虽然可以通过人工检查来识别存在问题的分割结果,但随着图像分辨率的增加和分割结构的复杂化,特别是在处理(放射学)三维(3D)医学图像时,人工检查将变得非常耗时。当分割仅是大规模数据集自动化分析流程中的一个环节时,这一问题尤为突出,手动检查变得不现实,而可靠的分割结果至关重要。提升分割模型的性能和鲁棒性是一种可能的解决方案,但本研究关注的是另一种互补方法,即在分割模型中引入故障检测(failure detection)机制。
在本研究中,故障检测的目标是自动识别需要排除或进行人工校正的分割结果,以确保后续任务(如体积测量、放射治疗规划、大规模数据分析)能够顺利进行。这涉及为每个分割结果提供一个标量置信度评分(image-level),指示该分割失败的可能性。虽然故障检测也可以在类别级别(class-level)或像素级别(pixel-level)进行,但本研究侧重于图像级(image-level)的故障检测,因为这在实际应用中更为重要:如果某个分割结果存在故障,就需要决定是否保留整个预测结果用于进一步分析,还是直接舍弃它。在某些情况下,部分预测结果仍然有用(如某些像素或类别的分割仍然有效),此时像素级或类别级的故障检测可能更具价值。从方法学角度来看,像素级或类别级的方法仍然适用于图像级故障检测任务,但它们需要额外的聚合函数,这会增加计算复杂度。医学图像分割的故障检测引发了多个研究方向,各自采用不同的方法来解决这一问题:不确定性估计(Uncertainty Estimation):这类方法(Mehrtash et al., 2020)通常旨在为每个像素预测的正确性提供校准概率。一些研究(Roy et al., 2019; Jungo et al., 2020; Ng et al., 2023)提出通过聚合这些分数到类别或图像级别来进行故障检测。
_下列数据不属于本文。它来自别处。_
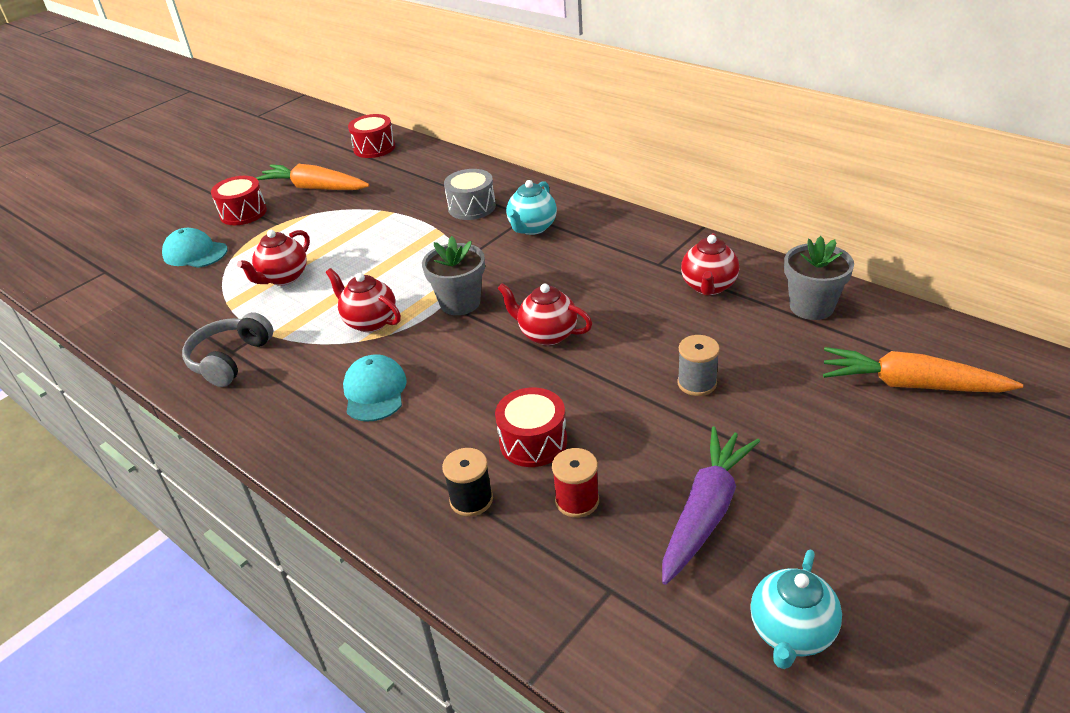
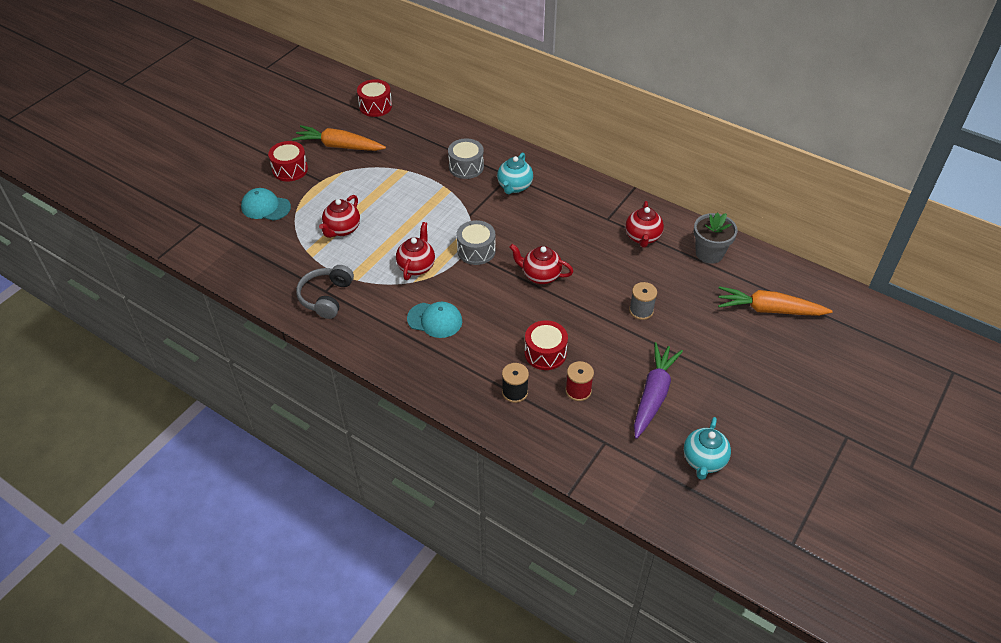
camera: 10 degrees left, 10 degrees up
(370, 322) = (416, 266): red teapot -> red teapot turned 75 degrees clockwise
(375, 391) = (435, 320): turquoise cap -> turquoise cap turned 120 degrees clockwise
(460, 303) = (476, 251): grey flower pot -> grey drum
异常(OOD,Out-of-Distribution)检测:这类方法(González et al., 2022; Graham et al., 2022)用于识别偏离训练集分布的数据样本,这些样本被认为容易导致分割失败。分割质量回归(Segmentation Quality Regression):这类方法(Valindria et al., 2017; Robinson et al., 2018; Li et al., 2022)试图在没有真实标签(ground truth)的情况下直接预测分割质量指标值。尽管分割故障检测在实际应用中非常重要,并且研究方法多种多样,但目前该领域的进展受到以下评估实践不足的制约:
任务定义和评估指标不一致:虽然不同方法共享相同的故障检测目标,但由于采用的任务定义和评估指标不同,导致研究间的结果难以比较。许多研究仅评估代理任务,如异常检测(OOD detection)、不确定性校准或分割质量回归,而非直接进行故障检测(Mehrtash et al., 2020; Graham et al., 2022; Zhao et al., 2022; Ouyang et al., 2022)。此外,故障检测的评估指标缺乏标准化(Valindria et al., 2017; Wang et al., 2019; Jungo et al., 2020; Kushibar et al., 2022; Ng et al., 2023),不同指标的特点和缺点很少被讨论。评估通常局限于部分相关方法:故障检测方法可以大致分为像素级和图像级方法,但现有研究通常仅关注其中一种,而未充分探讨从像素级不确定性聚合到图像级不确定性的可能性。部分研究(González et al., 2022; Lennartz and Schultz, 2023)比较了两类方法,但仅采用简单的均值不确定性进行聚合,这种方法容易受到目标大小的偏倚(Jungo et al., 2020; Kahl et al., 2024)。数据集多样性不足,缺乏数据集分布变化(dataset shifts)考虑:许多研究仅使用单一解剖部位的数据集(Jungo et al., 2020; Ng et al., 2023),而未考虑数据分布的变化。尽管针对特定应用的研究可以聚焦于单一任务或数据集,但这无法回答方法在其他数据集和真实世界应用中的泛化性问题。在nnU-Net(Isensee et al., 2021)等分割方法能够轻松适用于不同数据集的背景下,探索适用于不同数据集的故障检测方法尤为重要。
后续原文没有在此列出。